16. Bienal’in mekânlarından da biri olan Pera Müzesi’nde, Anadolu Ağırlık ve Ölçüleri Koleksiyonu’ndan esinlenen sanatçı Nicola Lorini’nin ‘Tüm Zamanlara, Tüm Üzgün Taşlara’ başlıklı video yerleştirmesi izlenebilir. Yapıt, kilogramın değişen tanımı, internetin ağırlığı gibi güncel sorularla ilgileniyor. Müzenin Anadolu Ağırlık ve Ölçüleri Koleksiyonu’ndan esinlenen video yerleştirme adını, felsefeci Marquis de Condorcet’nin metrik sisteme ithafen kullandığı “tüm insanlara, tüm zamanlara” ifadesinden alıyor.
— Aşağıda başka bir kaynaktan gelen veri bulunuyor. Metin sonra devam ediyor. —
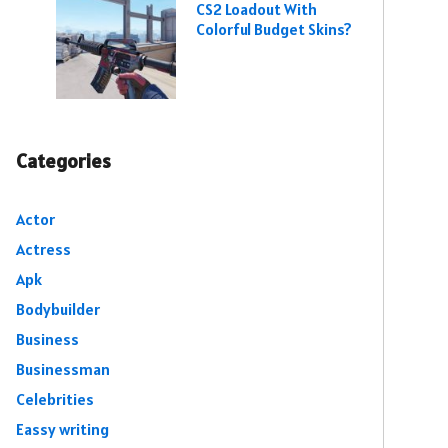
CS2 Loadout With
Colorful Budget Skins?
Categories
Actor
Actress
Apk
Bodybuilder
Business
Businessman
Celebrities
Eassy writing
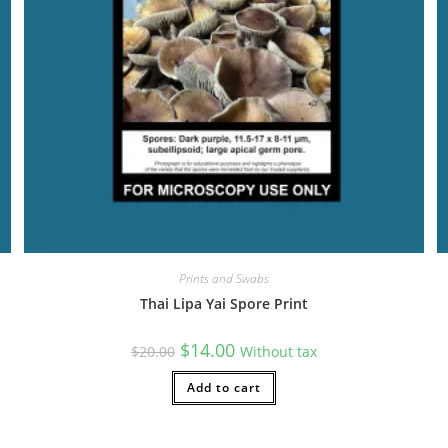
Prints and Swabs
Thai Lipa Yai Spore Print
Original
Current
$
14.00
$
20.00
Without tax
price
price
was:
is:
$20.00.
Add to cart
$14.00.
Arkeolojik ve kültürel simgelerden beslenen çalışmaları ile tanınan Lorini’nin yeni eseri, internetin teorik kütlesinin hesaplanması ve kilogramın tanımının değişmesi gibi yakın zamanda bilim ve teknoloji dünyasında yaşanan önemli gelişmelere sanatsal bir yorum getiriyor.

Mutluluk Resimlerimiz

Nur Koçak

SALT Beyoğlu, SALT Galata
3 Eylül - 29 Aralık

Fotogerçekçilik akımının Türkiye’deki ilk temsilcilerinden Nur Koçak’ın 1960’lar ile 2010’lar arasındaki desenleri ve resim serilerinden oluşan en kapsamlı sergisi SALT Beyoğlu ve SALT Galata’da açıldı. Adını, sanatçının 1981’deki bir serisinden alan ‘Mutluluk Resimlerimiz’, kadın dergilerinden Hollywood sinemasına popüler kültürün yaygınlaşması ve Türkiye’deki yansımalarını eleştirel bir gözlemci-anlatıcı olarak irdeleyen sanatçının üretimine ayrıntılı bir bakış sağlıyor.

ARTER

Arter sergiler, etkinlikler, öğrenme, film ve yayınlardan oluşan çok disiplinli programıyla 13 Eylül’de Dolapdere’deki yeni binasının kapılarını açıyor. Arter’in açılış programında toplam yedi sergi yer alıyor. Emre Baykal ve Eda Berkmen küratörlüğünde Arter Koleksiyonu’ndan oluşturulan ‘Saat Kaç?’ başlıklı sergi bellek, zaman ve mekân kavramları etrafında şekilleniyor. Küratörlüğünü Selen Ansen’in üstlendiği ‘Kelimeler Pek Gereksiz’ başlıklı koleksiyon grup sergisi ise jest, kalıntı ve iz temaları etrafında kurgulanıyor. Altan Gürman retrospektif sergisi, 1976’da hayatını kaybeden sanatçının tüm üretimini bir araya getiriyor. Ayşe Erkmen’in Arter’in açılış programında yer alan sergisi ‘Beyazımtırak’, sanatçının 1970’lerden bu yana yaptığı sanatsal üretim içinden retrospektif bir anlayışla seçilenlerle birlikte, bu sergi için özel olarak tasarlayıp ürettiği yeni işleri bir araya getiriyor. Rosa Barba’nın ‘Gizli Konferans’ başlıklı yerleştirmesi İnci Furni’nin ‘Bir An İçin Durdu’ başlıklı kişisel sergisi ve Céleste Boursier-Mougenot’nun ‘off road, v2’ başlıklı yerleştirmesi de program kapsamında gezilebilir.